Most cinnamon rolls i have tasted so far are regular all purpose flour based,glazed in icing.Very delicious.I wanted to give a whole wheat twist to it.So i hopped the blogs for the ideas and sort of settled on this recipe.
We were also playdating today with my dear friends and decided i could totally use the opportunity for taste testing.My assumption is they gave me their honest reviews and not being just nice to me.So based on 7 kids and 4 judging adults this is what i found out.
- As far as taste go,they didn’t know until i told them that it is whole wheat cinnamon rolls.Which tells me that density of whole wheat was not significantly noticeable.Or could it be that their taste buds where zapped by the sweetness,totally undermining the texture?
- It was not as flaky as what i have tasted with all purpose however it is good enough for me to stick to it.
- Few munchkins had additional serving of it and my son could not stop eating it,so that proves the point above,i must say 😉
- If i may add one thing,i slacked in glazing.I like sweet but not too sweet,so i did not glaze it as heavily with thick syrup goodness.I know it looks sloppy,i will do better next time.
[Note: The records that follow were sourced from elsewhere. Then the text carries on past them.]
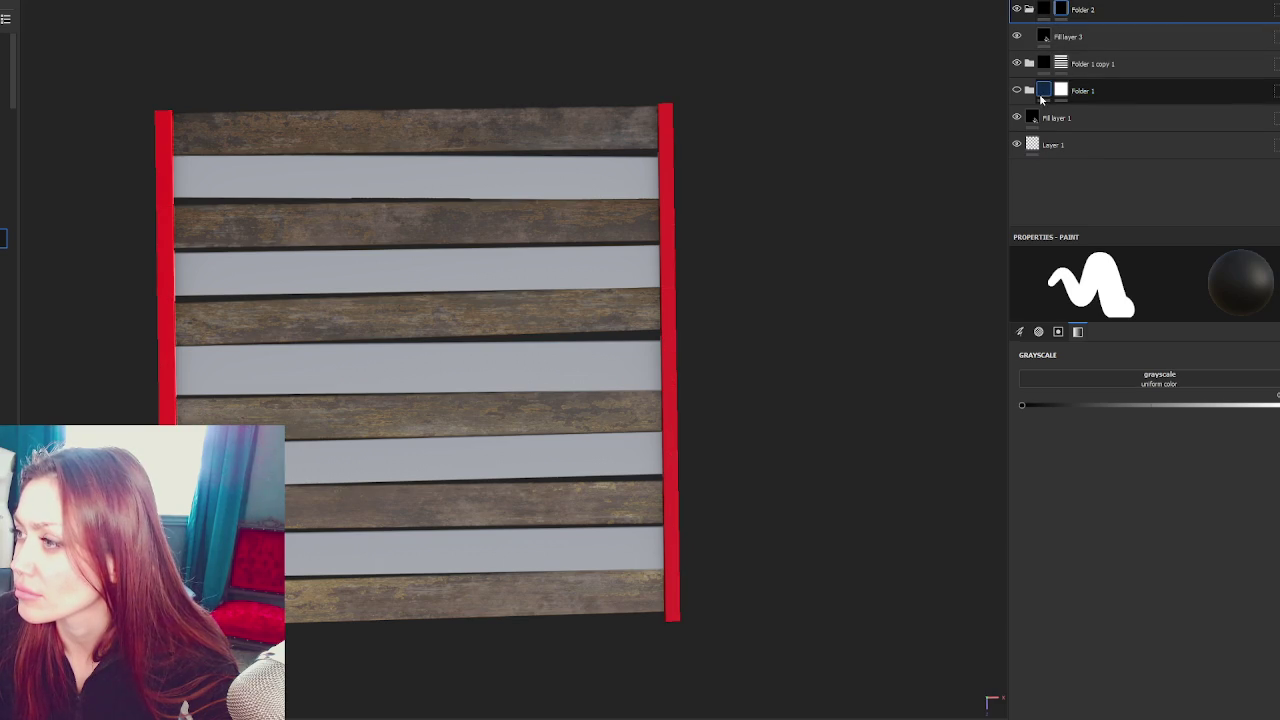
Paste a copy of Rotten Wood Planks into Folder 2 above Fill layer 3
{"action": "left_click", "coordinate": [1029, 63]}
{"action": "left_click", "coordinate": [1155, 118]}
{"action": "left_click", "coordinate": [1151, 92]}
{"action": "left_click", "coordinate": [1100, 12]}
{"action": "left_click", "coordinate": [1100, 37]}
{"action": "key", "text": "ctrl+v"}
- I decided to cut the rolls heart shaped,just to make it little more visually appealing then round concentric circles.Don’t know if they noticed,since it does not look like anything in the picture.I should have been little more diligent with it.You get the ideas.You can totally go proven traditional way.May be thats what i should have stick to…Hmmm…
- I stay away from quick rise yeasts.Past experiences have told me that i would rather wait for 5 mins and see the yeast in full blooming action then anticipate that it will bloom .I also add milk and flour slowly as it kneads and as i feel it is needed to add.